Google has blown a new cloud over Redmond’s way to rain on Microsoft’s SharePoint collaboration server – even if it has a ways to go before being recognized as a thunderhead.

The cloud is called Google Sites.

It’s a googlized version of the JotSpot start-up’s wiki widgetry that Google bought 16 months ago on undisclosed terms.

Just plain folk can use it to create, say, intranet web sites – complete with shareable videos, presentations, calendar, links, attachments and documents – in a few clicks without any hovering IT attendants or dedicated hardware and software.

Sort of a “Web Sites for Dummies.”

Sites is now part of Google Apps, and free if you don’t mind ads; 50 bucks a client if you do. Like Apps, the web sites created run on Google’s great labyrinth of servers and storage.
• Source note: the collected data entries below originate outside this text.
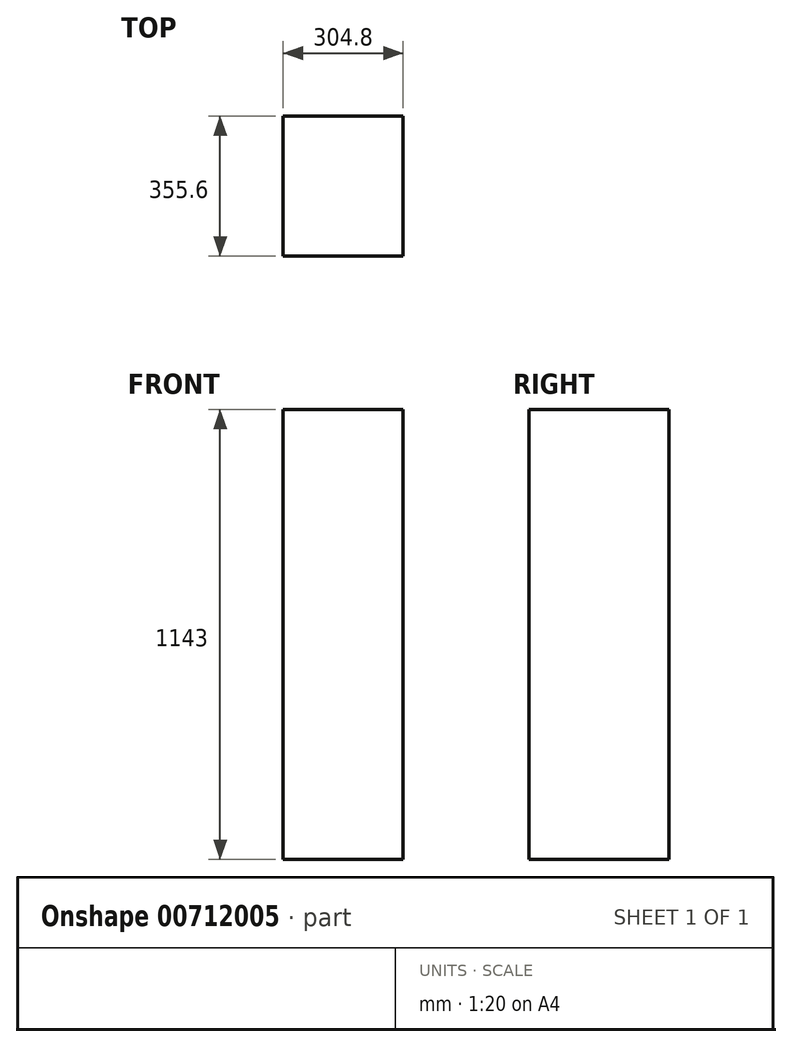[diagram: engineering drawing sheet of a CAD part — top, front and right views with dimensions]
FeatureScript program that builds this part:
annotation { "Feature Type Name" : "Feature", "Feature Type Description" : "" }
export const myFeature = defineFeature(function(context is Context, id is Id, definition is map)
    precondition{}
    {
        {
            var Q0;
            Q0=qCreatedBy(makeId("Front.planeOp"),FACE);
            var sketch = newSketch(context, id + "F0", { "sketchPlane" : qUnion([Q0])});
            skLineSegment(sketch, "E0.bottom", {"start": v(-152.4, 589) * mm, "end": v(152.4, 589) * mm});
            skLineSegment(sketch, "E0.top", {"start": v(-152.4, -554) * mm, "end": v(152.4, -554) * mm});
            skLineSegment(sketch, "E0.left", {"start": v(-152.4, 589) * mm, "end": v(-152.4, -554) * mm});
            skLineSegment(sketch, "E0.right", {"start": v(152.4, 589) * mm, "end": v(152.4, -554) * mm});
            skPoint(sketch, "E0.middle", {"position": v(0, 17.5) * mm});
            skSolve(sketch);
        }
        {
            var Q0;
            Q0 = qSketchRegion(id + "F0", true);
            extrude(context, id + "F1", {"entities" : qUnion([Q0]), "depth" : 355.6 * mm, "offsetDistance" : 25.4 * mm});
        }
    });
By Google’s count upwards of 500,000 organizations are using Google Apps – a number Google has used for a while now – with 2,000-3,000 coming on a day.

According to initial reviews, disappointed with the Google makeover and what it left behind, the functionally richer, infinitely more complex SharePoint can apparently rest easy in its bed for a while hugging its $4,400 server licenses and its $94-$187 client licenses.

Google, however, has great plans for Sites, positioning it as the foundation stone for other attack services. At some point, for instance, it’ll get social networking skills.

Google rewrote the JotSpot front-end to work with Google Apps.

Sites replaces Page Creator, by the way.